_PROVIDED RECORDS_

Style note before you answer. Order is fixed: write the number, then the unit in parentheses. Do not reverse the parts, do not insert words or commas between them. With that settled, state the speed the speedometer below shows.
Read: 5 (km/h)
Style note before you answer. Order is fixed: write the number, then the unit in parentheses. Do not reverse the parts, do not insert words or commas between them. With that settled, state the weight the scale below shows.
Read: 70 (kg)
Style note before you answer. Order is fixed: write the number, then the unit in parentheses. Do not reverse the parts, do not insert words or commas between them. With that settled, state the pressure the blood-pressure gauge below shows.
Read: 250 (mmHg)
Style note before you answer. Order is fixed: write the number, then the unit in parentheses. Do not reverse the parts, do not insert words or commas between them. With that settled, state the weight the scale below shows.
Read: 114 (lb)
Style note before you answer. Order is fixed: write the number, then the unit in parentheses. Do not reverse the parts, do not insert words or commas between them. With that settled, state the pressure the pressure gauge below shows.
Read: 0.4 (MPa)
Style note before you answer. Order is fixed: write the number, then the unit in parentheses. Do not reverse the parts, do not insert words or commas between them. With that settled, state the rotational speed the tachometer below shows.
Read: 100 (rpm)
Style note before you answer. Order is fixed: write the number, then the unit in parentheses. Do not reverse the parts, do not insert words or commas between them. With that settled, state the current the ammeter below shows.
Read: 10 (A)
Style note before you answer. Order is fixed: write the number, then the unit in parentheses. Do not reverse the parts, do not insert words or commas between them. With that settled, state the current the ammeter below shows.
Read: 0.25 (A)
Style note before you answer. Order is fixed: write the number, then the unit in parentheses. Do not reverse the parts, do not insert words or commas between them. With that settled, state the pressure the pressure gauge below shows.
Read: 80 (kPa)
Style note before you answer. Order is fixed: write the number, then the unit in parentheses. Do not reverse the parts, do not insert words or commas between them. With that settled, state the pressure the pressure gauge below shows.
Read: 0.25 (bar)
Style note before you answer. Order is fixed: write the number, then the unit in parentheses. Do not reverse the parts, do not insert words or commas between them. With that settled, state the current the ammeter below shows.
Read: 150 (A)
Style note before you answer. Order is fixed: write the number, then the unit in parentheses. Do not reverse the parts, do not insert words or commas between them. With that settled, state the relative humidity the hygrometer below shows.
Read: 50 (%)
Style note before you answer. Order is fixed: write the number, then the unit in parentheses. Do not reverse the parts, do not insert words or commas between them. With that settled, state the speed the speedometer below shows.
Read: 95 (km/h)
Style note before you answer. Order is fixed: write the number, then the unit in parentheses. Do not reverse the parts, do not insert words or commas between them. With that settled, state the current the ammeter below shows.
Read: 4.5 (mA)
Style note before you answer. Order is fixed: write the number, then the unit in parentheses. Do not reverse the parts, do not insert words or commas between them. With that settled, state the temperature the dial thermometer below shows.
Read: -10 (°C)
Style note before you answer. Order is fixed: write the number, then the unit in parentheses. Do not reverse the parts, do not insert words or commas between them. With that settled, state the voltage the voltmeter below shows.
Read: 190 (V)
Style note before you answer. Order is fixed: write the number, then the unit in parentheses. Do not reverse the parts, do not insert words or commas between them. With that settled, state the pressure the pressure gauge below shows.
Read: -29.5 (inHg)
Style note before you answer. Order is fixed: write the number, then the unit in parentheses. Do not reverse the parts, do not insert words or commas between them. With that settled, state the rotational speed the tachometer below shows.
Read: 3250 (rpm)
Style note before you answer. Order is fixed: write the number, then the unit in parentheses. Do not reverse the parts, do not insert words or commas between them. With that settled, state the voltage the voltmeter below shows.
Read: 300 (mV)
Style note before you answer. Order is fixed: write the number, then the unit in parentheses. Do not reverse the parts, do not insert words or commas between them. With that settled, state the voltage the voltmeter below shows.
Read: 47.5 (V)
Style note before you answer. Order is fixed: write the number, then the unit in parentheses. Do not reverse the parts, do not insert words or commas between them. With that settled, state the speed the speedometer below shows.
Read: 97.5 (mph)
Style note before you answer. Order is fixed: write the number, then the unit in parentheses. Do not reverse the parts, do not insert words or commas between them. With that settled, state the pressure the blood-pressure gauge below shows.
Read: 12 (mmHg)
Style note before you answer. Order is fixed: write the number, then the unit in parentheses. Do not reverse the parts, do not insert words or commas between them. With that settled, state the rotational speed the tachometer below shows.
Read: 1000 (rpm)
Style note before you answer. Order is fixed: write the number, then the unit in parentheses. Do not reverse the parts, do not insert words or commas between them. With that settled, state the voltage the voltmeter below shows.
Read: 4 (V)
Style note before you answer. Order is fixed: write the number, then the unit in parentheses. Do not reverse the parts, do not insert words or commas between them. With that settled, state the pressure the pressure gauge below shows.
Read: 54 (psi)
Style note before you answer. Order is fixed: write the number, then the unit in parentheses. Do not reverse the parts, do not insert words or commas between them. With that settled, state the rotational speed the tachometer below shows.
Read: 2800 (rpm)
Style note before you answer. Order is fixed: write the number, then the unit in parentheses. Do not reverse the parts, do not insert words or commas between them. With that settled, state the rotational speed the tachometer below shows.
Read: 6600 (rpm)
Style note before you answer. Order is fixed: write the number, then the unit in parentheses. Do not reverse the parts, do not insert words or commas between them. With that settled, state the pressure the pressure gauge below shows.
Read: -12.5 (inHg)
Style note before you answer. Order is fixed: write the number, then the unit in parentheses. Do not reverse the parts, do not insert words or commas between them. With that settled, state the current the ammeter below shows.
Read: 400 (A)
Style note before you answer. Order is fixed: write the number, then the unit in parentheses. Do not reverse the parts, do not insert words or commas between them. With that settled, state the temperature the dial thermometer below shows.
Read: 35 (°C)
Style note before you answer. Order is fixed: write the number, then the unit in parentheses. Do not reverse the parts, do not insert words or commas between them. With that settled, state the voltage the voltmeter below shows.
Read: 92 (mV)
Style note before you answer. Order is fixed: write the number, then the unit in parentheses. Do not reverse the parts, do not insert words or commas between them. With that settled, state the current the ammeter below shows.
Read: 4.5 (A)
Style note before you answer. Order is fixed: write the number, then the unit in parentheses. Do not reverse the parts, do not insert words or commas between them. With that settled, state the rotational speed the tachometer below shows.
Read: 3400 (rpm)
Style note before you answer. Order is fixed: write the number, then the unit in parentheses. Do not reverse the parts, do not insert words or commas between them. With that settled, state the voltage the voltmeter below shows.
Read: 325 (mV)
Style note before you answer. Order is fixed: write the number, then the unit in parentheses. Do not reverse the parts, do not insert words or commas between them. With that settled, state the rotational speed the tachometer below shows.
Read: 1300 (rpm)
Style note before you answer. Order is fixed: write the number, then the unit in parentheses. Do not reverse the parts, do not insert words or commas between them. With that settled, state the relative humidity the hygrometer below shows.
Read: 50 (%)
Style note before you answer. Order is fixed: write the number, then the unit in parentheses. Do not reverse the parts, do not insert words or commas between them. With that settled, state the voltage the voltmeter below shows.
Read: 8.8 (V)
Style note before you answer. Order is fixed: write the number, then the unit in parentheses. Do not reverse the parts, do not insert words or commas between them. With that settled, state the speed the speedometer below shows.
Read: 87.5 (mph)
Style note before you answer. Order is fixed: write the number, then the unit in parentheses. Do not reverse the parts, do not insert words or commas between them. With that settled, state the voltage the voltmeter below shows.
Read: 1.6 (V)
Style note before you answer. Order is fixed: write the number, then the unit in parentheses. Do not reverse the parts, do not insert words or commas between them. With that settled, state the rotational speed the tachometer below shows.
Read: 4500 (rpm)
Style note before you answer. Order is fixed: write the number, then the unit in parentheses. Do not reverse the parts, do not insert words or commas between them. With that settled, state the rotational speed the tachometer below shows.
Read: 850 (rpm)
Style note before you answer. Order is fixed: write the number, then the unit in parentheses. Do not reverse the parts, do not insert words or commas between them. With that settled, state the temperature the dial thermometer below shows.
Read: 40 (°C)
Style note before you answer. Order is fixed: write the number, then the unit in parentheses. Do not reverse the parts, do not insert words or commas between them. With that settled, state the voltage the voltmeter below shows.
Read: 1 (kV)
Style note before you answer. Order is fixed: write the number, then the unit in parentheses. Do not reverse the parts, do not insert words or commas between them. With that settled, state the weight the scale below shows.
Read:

_TASK PROMPT_
Copy the material word for word, starting at its first line and ending at the line that contains "Read: 114 (lb)", including that line.

_YOUR RESPONSE_
Style note before you answer. Order is fixed: write the number, then the unit in parentheses. Do not reverse the parts, do not insert words or commas between them. With that settled, state the speed the speedometer below shows.
Read: 5 (km/h)
Style note before you answer. Order is fixed: write the number, then the unit in parentheses. Do not reverse the parts, do not insert words or commas between them. With that settled, state the weight the scale below shows.
Read: 70 (kg)
Style note before you answer. Order is fixed: write the number, then the unit in parentheses. Do not reverse the parts, do not insert words or commas between them. With that settled, state the pressure the blood-pressure gauge below shows.
Read: 250 (mmHg)
Style note before you answer. Order is fixed: write the number, then the unit in parentheses. Do not reverse the parts, do not insert words or commas between them. With that settled, state the weight the scale below shows.
Read: 114 (lb)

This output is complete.